The series will cover computer architecture, processor circuit design, VLSI (very-large-scale integration), chip fabrication, and future trends in computing. If you’ve always been interested in the details of how processors work on the inside, stick around because this is what you want to know to get started. We’ll start at a very high level of what a processor does and how the building blocks come together in a functioning design. This includes processor cores, the memory hierarchy, branch prediction, and more. First, we need a basic definition of what a CPU does. The simplest explanation is that a CPU follows a set of instructions to perform some operation on a set of inputs. For example, this could be reading a value from memory, then adding it to another value, and finally storing the result back to memory in a different location. It could also be something more complex like dividing two numbers if the result of the previous calculation was greater than zero. When you want to run a program like an operating system or a game, the program itself is a series of instructions for the CPU to execute. These instructions are loaded from memory and on a simple processor, they are executed one by one until the program is finished. While software developers write their programs in high-level languages like C++ or Python, for example, the processor can’t understand that. It only understands 1s and 0s so we need a way to represent code in this format.

Programs are compiled into a set of low-level instructions called assembly language as part of an Instruction Set Architecture (ISA). This is the set of instructions that the CPU is built to understand and execute. Some of the most common ISAs are x86, MIPS, ARM, RISC-V, and PowerPC. Just like the syntax for writing a function in C++ is different from a function that does the same thing in Python, each ISA has a different syntax. These ISAs can be broken up into two main categories: fixed-length and variable-length. The RISC-V ISA uses fixed-length instructions which means a certain predefined number of bits in each instruction determine what type of instruction it is. This is different from x86 which uses variable length instructions. In x86, instructions can be encoded in different ways and with different numbers of bits for different parts. Because of this complexity, the instruction decoder in x86 CPUs is typically the most complex part of the whole design.

Fixed-length instructions allow for easier decoding due to their regular structure, but limit the number of total instructions that an ISA can support. While the common versions of the RISC-V architecture have about 100 instructions and are open-source, x86 is proprietary and nobody really knows how many instructions there are. People generally believe there are a few thousand x86 instructions but the exact number isn’t public. Despite differences among the ISAs, they all carry essentially the same core functionality.

Example of some of the RISC-V instructions. The opcode on the right is 7-bits and determines the type of instruction. Each instruction also contains bits for which registers to use and which functions to perform. This is how assembly instructions are broken down into binary for a CPU to understand. Now we are ready to turn our computer on and start running stuff. Execution of an instruction actually has several basic parts that are broken down through the many stages of a processor. The first step is to fetch the instruction from memory into the CPU to begin execution. In the second step, the instruction is decoded so the CPU can figure out what type of instruction it is. There are many types including arithmetic instructions, branch instructions, and memory instructions. Once the CPU knows what type of instruction it is executing, the operands for the instruction are collected from memory or internal registers in the CPU. If you want to add number A to number B, you can’t do the addition until you actually know the values of A and B. Most modern processors are 64-bit which means that the size of each data value is 64 bits.

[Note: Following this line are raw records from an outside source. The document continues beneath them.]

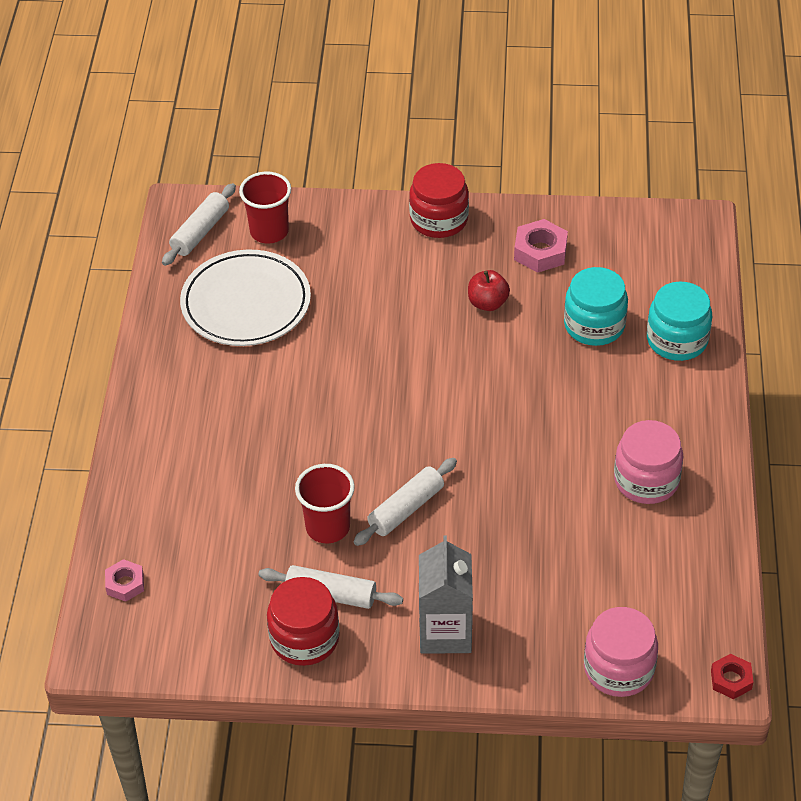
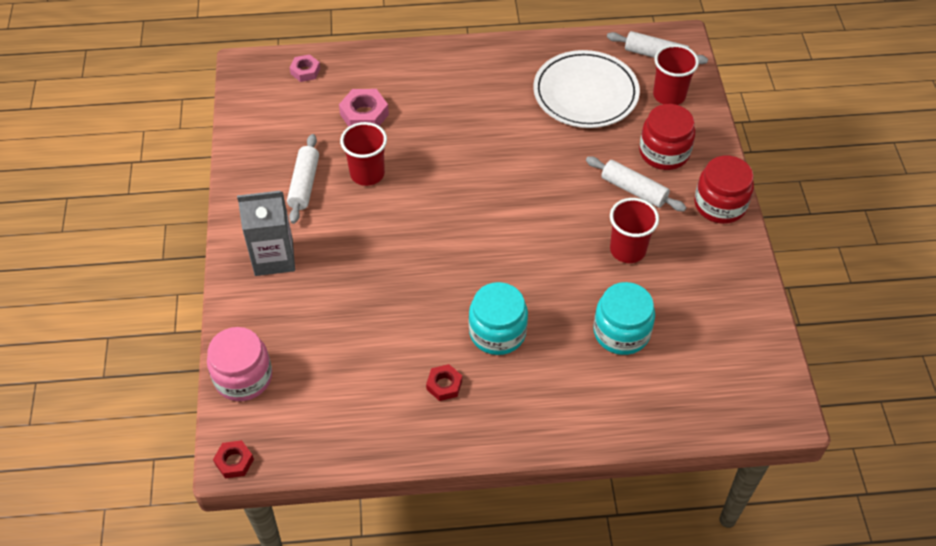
camera: 80 degrees right, 5 degrees up
red jar [267,577,340,666] -> red jar moved to [639,104,695,170]
white rolling pin [353,458,457,546] -> white rolling pin moved to [586,156,687,211]
red apple [468,270,510,311] -> red cup [610,198,659,263]
pink nut [514,219,568,273] -> pink nut moved to [339,89,389,127]
pink jar [614,420,684,504] -> red nut [426,364,462,401]
turquoise jar [647,281,712,361] -> turquoise jar moved to [469,282,528,355]

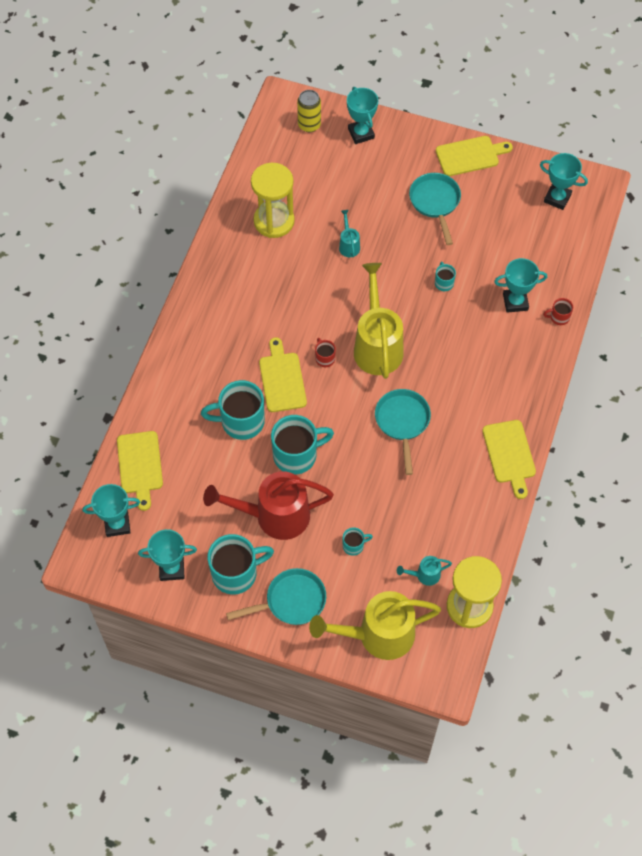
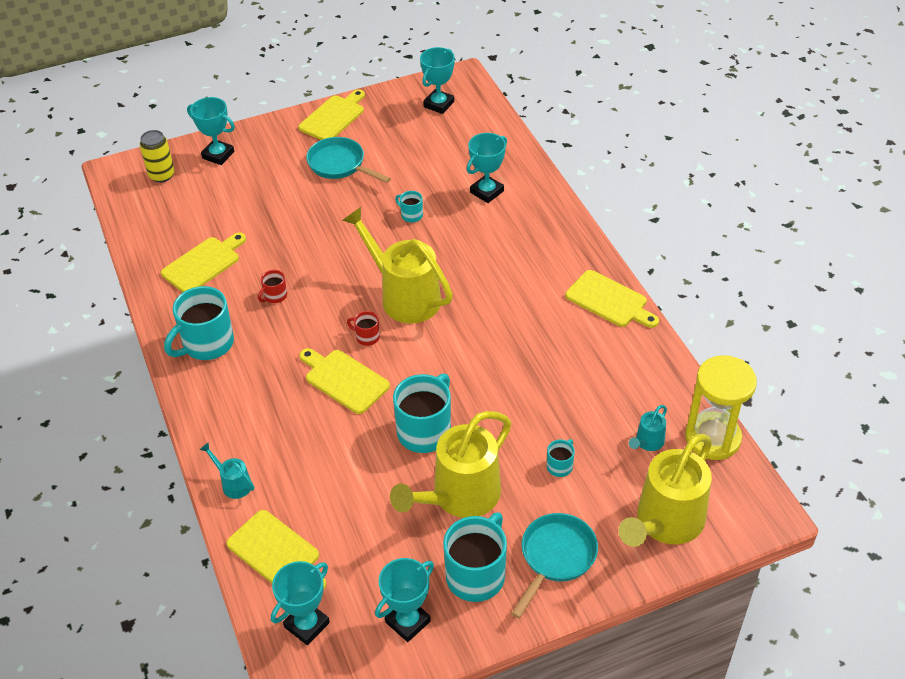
camera: 40 degrees left, 15 degrees down
turquoise mug [201,380,265,440] -> turquoise mug moved to [164,286,234,360]
red watering can [203,471,334,540] -> yellow watering can [390,411,511,518]
yellow hourglass [251,163,295,238] -> yellow cutting board [161,233,246,292]
turquoise watering can [339,210,360,257] -> turquoise watering can moved to [200,442,254,499]
turquoise pan [375,389,431,475] -> none
turquoise trophy [540,153,588,210] -> turquoise trophy turned 45 degrees counterclockwise [420,47,455,114]
red mug [543,298,573,325] -> red mug moved to [258,270,287,303]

64-bit refers to the width of a CPU register, data path, and/or memory address. For everyday users that means how much information a computer can handle at a time, and it is best understood against its smaller architectural cousin, 32-bit. The 64-bit architecture can handle twice as many bits of much information at a time (64 bits versus 32). After the CPU has the operands for the instruction, it moves to the execute stage where the operation is done on the input. This could be adding the numbers, performing a logical manipulation on the numbers, or just passing the numbers through without modifying them. After the result is calculated, memory may need to be accessed to store the result or the CPU could just keep the value in one of its internal registers. After the result is stored, the CPU will update the state of various elements and move on to the next instruction. This description is, of course, a huge simplification and most modern processors will break these few stages up into 20 or more smaller stages to improve efficiency. That means that although the processor will start and finish several instructions each cycle, it may take 20 or more cycles for any one instruction to complete from start to finish. This model is typically called a pipeline since it takes a while to fill the pipeline and for liquid to go fully through it, but once it’s full, you get a constant output.

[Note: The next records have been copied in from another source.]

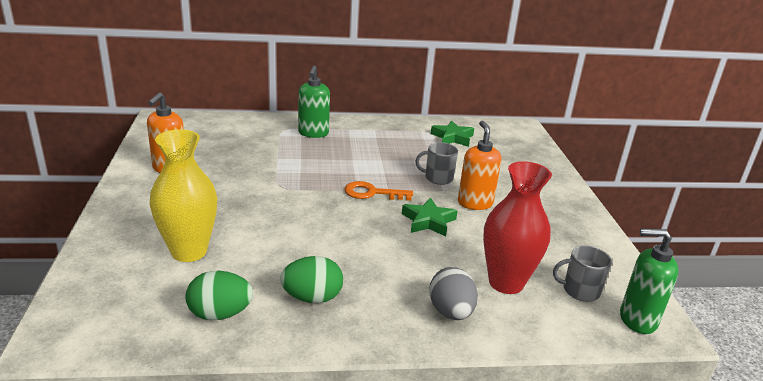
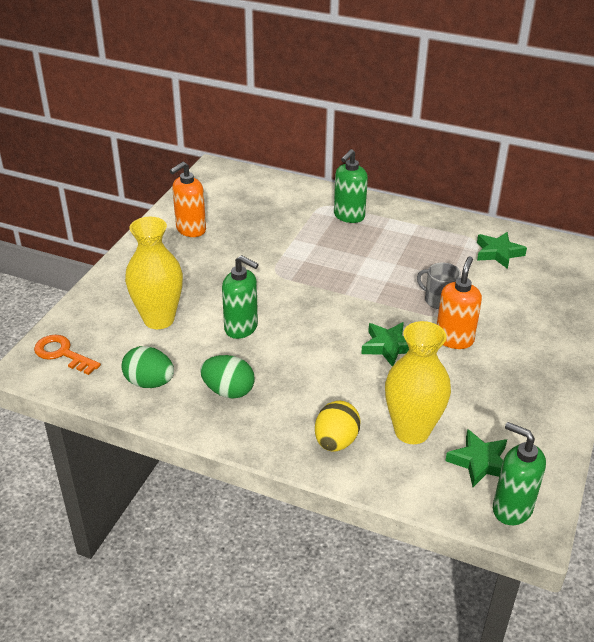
camera: 30 degrees right, 10 degrees up
orange key [344,181,413,201] -> orange key moved to [34,335,101,375]
grey egg [429,267,478,320] -> yellow egg [315,401,361,452]
red vase [483,161,552,294] -> yellow vase [385,321,451,444]
grey mug [553,245,612,302] -> green star [445,429,507,487]
none -> green soap dispenser [222,255,259,339]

Example of 4-stage pipeline. The colored boxes represent instructions independent of each other. Image credit: Wikipedia The whole cycle that an instruction goes through is a very tightly choreographed process, but not all instructions may finish at the same time. For example, addition is very fast while division or loading from memory may take hundreds of cycles. Rather than stalling the entire processor while one slow instruction finished, most modern processors execute out-of-order. That means they will determine which instruction would be the most beneficial to execute at a given time and buffer other instructions that aren’t ready. If the current instruction isn’t ready yet, the processor may jump forward in the code to see if anything else is ready.

In addition to out-of-order execution, typical modern processors employ what is called a superscalar architecture. This means that at any one time, the processor is executing many instructions at one time in each stage of the pipeine. It may also be waiting on hundreds more to begin their execution. In order to be able to execute many instructions at once, processors will have several copies of each pipeline stage inside. If a processor sees that two instructions are ready to be executed and there is no dependency between them, rather than wait for them to finish separately, it will execute them both at the same time. One common implementation of this is called Simultaneous Multithreading (SMT), also known as Hyper-Threading. Intel and AMD processors currently support two-way SMT while IBM has developed chips that support up to eight-way SMT.

To accomplish this carefully choreographed execution, a processor has many extra elements in addition to the basic core. There are hundreds of individual modules in a processor that each serve a specific purpose, but we’ll just go over the basics. The two biggest and most beneficial are the caches and branch predictor. Additional structures that we won’t cover include things like reorder buffers, register alias tables, and reservation stations. The purpose of caches can often be confusing since they store data just like RAM or an SSD. What sets caches apart though is their access latency and speed. Even though RAM is extremely fast, it is orders of magnitude too slow for a CPU. It may take hundreds of cycles for RAM to respond with data and the processor would be stuck with nothing to do. If the data isn’t in the RAM, it can take tens of thousands of cycles for data on an SSD to be accessed. Without caches, our processors would grind to a halt. Processors typically have three levels of cache that form what is known as a memory hierarchy. The L1 cache is the smallest and fastest, the L2 is in the middle, and L3 is the largest and slowest of the caches. Above the caches in the hierarchy are small registers that store a single data value during computation. These registers are the fastest storage devices in your system by orders of magnitude. When a compiler transforms high-level program into assembly language, it will determine the best way to utilize these registers. When the CPU requests data from memory, it will first check to see if that data is already stored in the L1 cache. If it is, the data can be quickly accessed in just a few cycles. If it is not present, the CPU will check the L2 and subsequently search the L3 cache. The caches are implemented in a way that they are generally transparent to the core. The core will just ask for some data at a specified memory address and whatever level in the hierarchy that has it will respond. As we move to subsequent stages in the memory hierarchy, the size and latency typically increase by orders of magnitude. At the end, if the CPU can’t find the data it is looking for in any of the caches, only then will it go to the main memory (RAM).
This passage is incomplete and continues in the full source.